Present every line of text in the data below as a numbered list, omitting blank lines and leaving the pictures out of the answer.

(Beginning of PROVIDED ENTRIES)

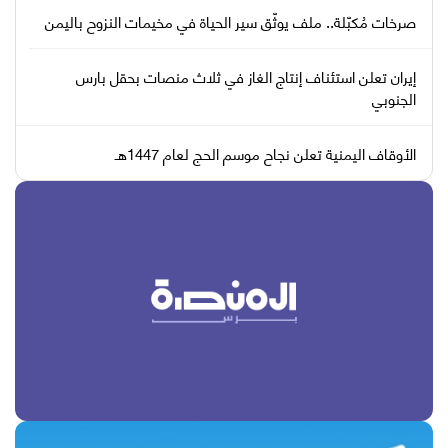
صرخات مُكبّلة.. ملف يوثّق سير الحياة في مخيمات النزوح باليمن
إيران تعلن استئناف إنتاج الغاز في ثلاث منصات بحقل بارس
الجنوبي
الأوقاف اليمنية تعلن نجاح موسم الحج لعام 1447هـ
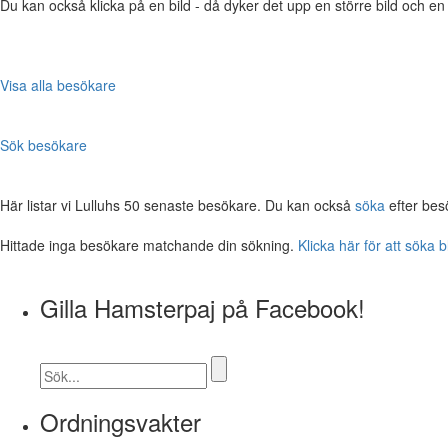
Du kan också klicka på en bild - då dyker det upp en större bild och e
Visa alla besökare
Sök besökare
Här listar vi Lulluhs 50 senaste besökare. Du kan också
söka
efter bes
Hittade inga besökare matchande din sökning.
Klicka här för att söka 
Gilla Hamsterpaj på Facebook!
Ordningsvakter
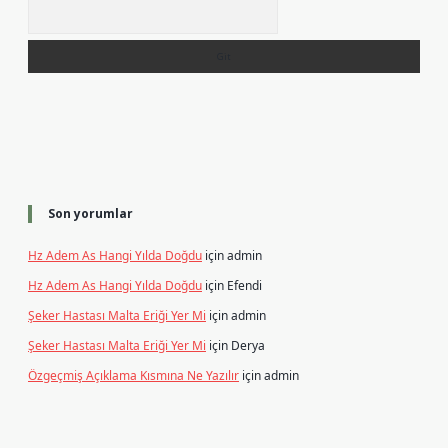
Arama
Son yorumlar
Hz Adem As Hangi Yılda Doğdu
için
admin
Hz Adem As Hangi Yılda Doğdu
için
Efendi
Şeker Hastası Malta Eriği Yer Mi
için
admin
Şeker Hastası Malta Eriği Yer Mi
için
Derya
Özgeçmiş Açıklama Kısmına Ne Yazılır
için
admin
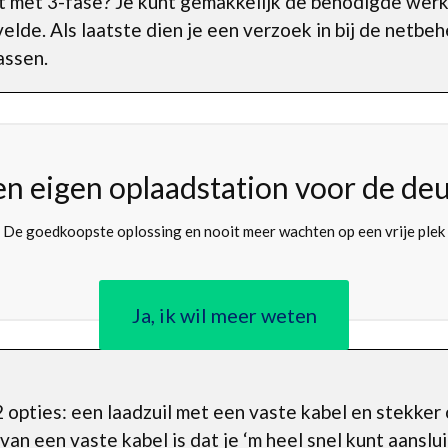
t met 3-fase? Je kunt gemakkelijk de benodigde wer
velde. Als laatste dien je een verzoek in bij de netb
assen.
en eigen oplaadstation voor de deu
De goedkoopste oplossing en nooit meer wachten op een vrije plek
Ja, ik wil meer weten
 opties: een laadzuil met een vaste kabel en stekker
an een vaste kabel is dat je ‘m heel snel kunt aanslu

(End of PROVIDED ENTRIES)

#### SOLUTION TO THE EXERCISE
1. صرخات مُكبّلة.. ملف يوثّق سير الحياة في مخيمات النزوح باليمن
2. إيران تعلن استئناف إنتاج الغاز في ثلاث منصات بحقل بارس
3. الجنوبي
4. الأوقاف اليمنية تعلن نجاح موسم الحج لعام 1447هـ
5. Du kan också klicka på en bild - då dyker det upp en större bild och e
6. Visa alla besökare
7. Sök besökare
8. Här listar vi Lulluhs 50 senaste besökare. Du kan också
9. söka
10. efter bes
11. Hittade inga besökare matchande din sökning.
12. Klicka här för att söka 
13. Gilla Hamsterpaj på Facebook!
14. Ordningsvakter
15. Arama
16. Son yorumlar
17. Hz Adem As Hangi Yılda Doğdu
18. için
19. admin
20. Hz Adem As Hangi Yılda Doğdu
21. için
22. Efendi
23. Şeker Hastası Malta Eriği Yer Mi
24. için
25. admin
26. Şeker Hastası Malta Eriği Yer Mi
27. için
28. Derya
29. Özgeçmiş Açıklama Kısmına Ne Yazılır
30. için
31. admin
32. t met 3-fase? Je kunt gemakkelijk de benodigde wer
33. velde. Als laatste dien je een verzoek in bij de netb
34. assen.
35. en eigen oplaadstation voor de deu
36. De goedkoopste oplossing en nooit meer wachten op een vrije plek
37. Ja, ik wil meer weten
38.  opties: een laadzuil met een vaste kabel en stekker
39. an een vaste kabel is dat je ‘m heel snel kunt aanslu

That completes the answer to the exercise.